Pick up the guide on setting up a Spark 2.0 cluster with R in AWS and keep writing it from its last sentence onward.

» **Document**:
— begin —

Setup a Spark 2.0 Cluster + R in AWS

Background

I have been compiling step-by-step documentation, using help guides, blog posts and insights from previous exercises. Now that Spark 2.0 is out, I figured it was a good oportunity to update my 1.6 documentation and to make it available to others.

The plan is to leverage a feature in AWS that allows you to replicate an existing server setup.

AWS/EC2 Setup

  • Go to the AWS console: https://console.aws.amazon.com
  • Select EC2
  • Click on Instances
  • Step 1- Amazon Machine Instance: Ubuntu
  • Step 2 – Instance Type: m4.large
  • Step 3 – No changes
  • Step 4 – Storage: 30 Size GiB
  • Step 5 – No changes
  • Step 6 – Security Group Name: sparkClick Add Rule, select Type: All Trafic | Source: My IP

    Click Add Rule, select Type: All Traffic | Source: Custom and type the the first two numbers in the IP address followed by ‘.0.0/16’ (So,if your Shiny server’s internal IP address is 172.31.2.200 then you’d enter 172.31.0.0/16 This gives every server in your VPC access to to each other)

  • After clicking Launch the “Select existing pair or create a new pair” screen will appear, select:Create a new pair

    Key pair name: spark

    Click Download Key Pair

    Save the file

    Click Launch Instances

  • Go to the Instances section in the EC2 Dashboard section and click on the new instance
  • Copy to a text editor in your laptop the Public DNS address, from here on we’ll refer to it as MY_PUBLIC_DNS
  • Copy to a text editor in your laptop the Private IPs address, from here on we’ll refer to it as MY_PRIVATE_IP

Key and Connection setup from laptop

Next you need to setup add a password to the certificate on the “Key Pair” downloaded from AWS.

— end —

» **Provided material**:
— begin —

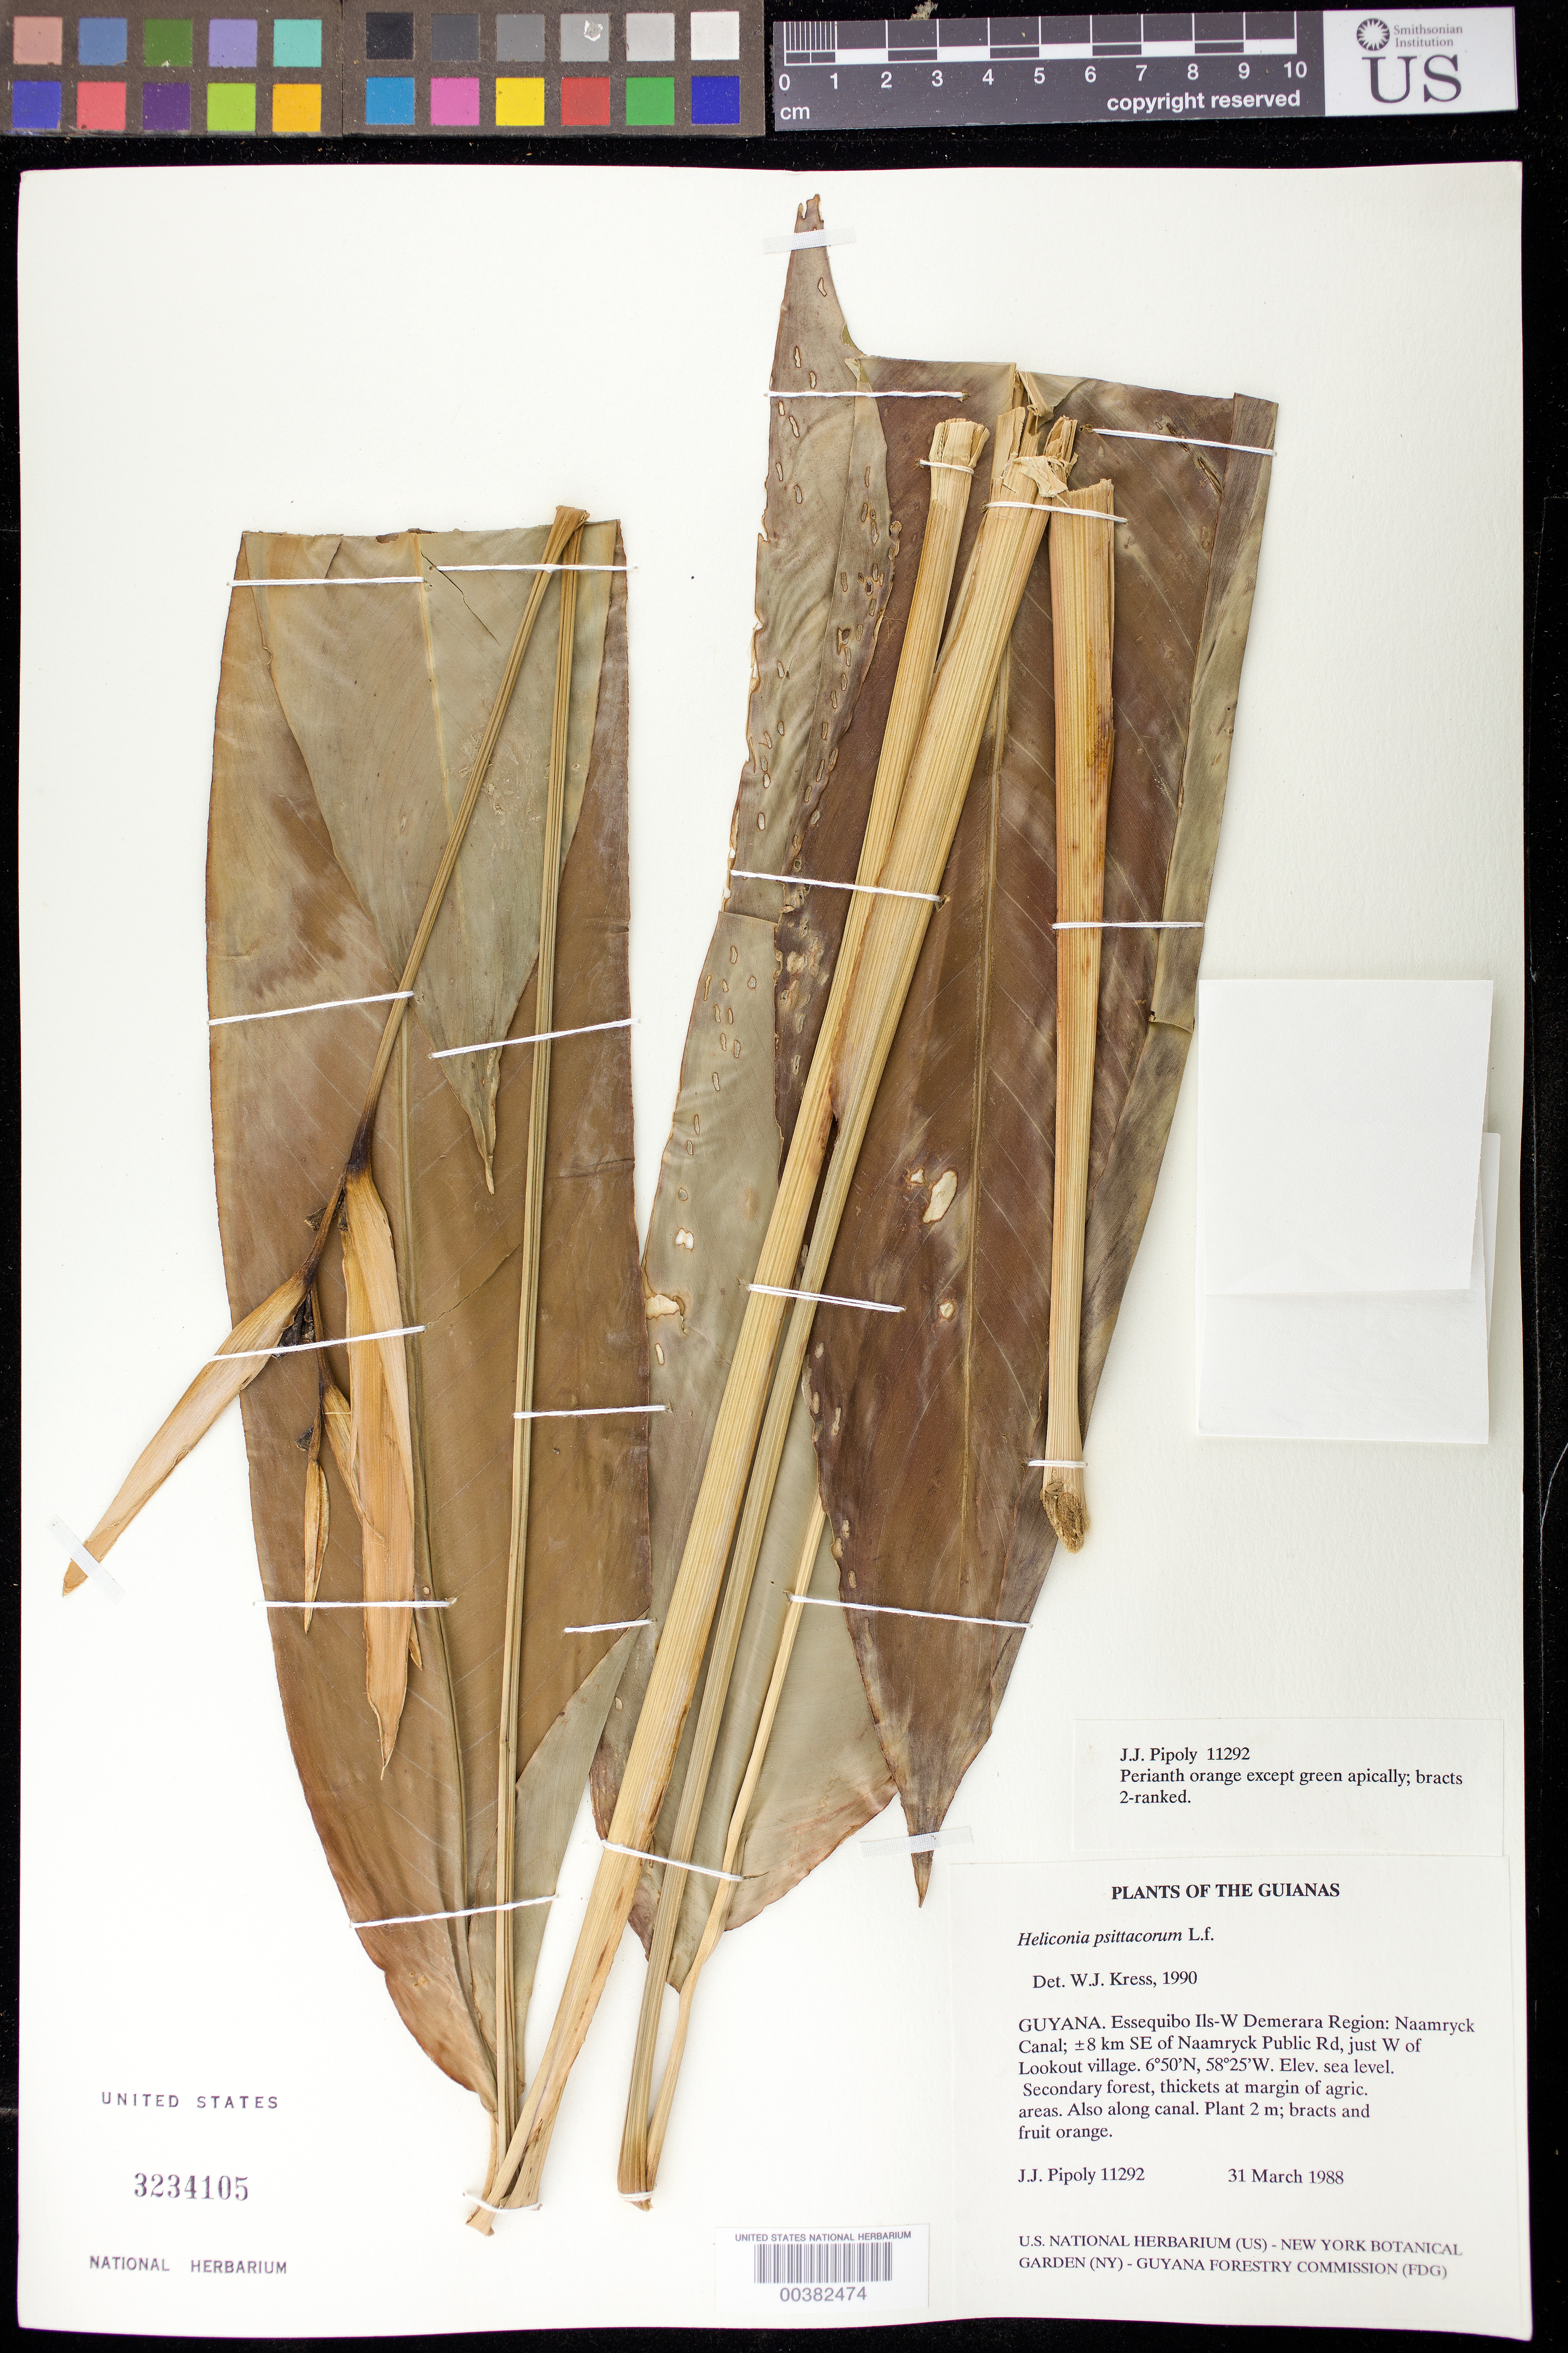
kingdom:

— end —

» **Task output**:
For ease, we’ll use spark as the Key Passphrase

AWS provides the step-by-step instructions for this part:

Master server configuration

Terminal session

  • Start a new terminal session using the instructions in the Key and Connection setup from laptop section.
  • The initial password you need to enter when prompted for the “Passphrase for key”imported-openssh-key“:” is : spark

Install Java

Tip The terminal commands inside the boxes can be copied and pasted into your terminal session. In putty you can use right-click as the “paste” command.

The latest version of Java needs to be installed

sudo apt-add-repository ppa:webupd8team/java
sudo apt-get update
sudo apt-get install oracle-java8-installer
sudo apt-get install oracle-java8-set-default

Install Scala

Spark is based on Scala, so we need to install it early in the process

sudo wget http://www.scala-lang.org/files/archive/scala-2.11.8.tgz
cd /usr/local/src/
sudo mkdir scala
cd /home/ubuntu/
sudo tar -xvf scala-2.11.8.tgz -C /usr/local/src/scala

We’ll also need to tell Ubuntu where we installed Scala. To do this we update a setup file called ‘bashrc’

For editing, we’ll use an application called ‘vi’. This application is a very paired down file editor.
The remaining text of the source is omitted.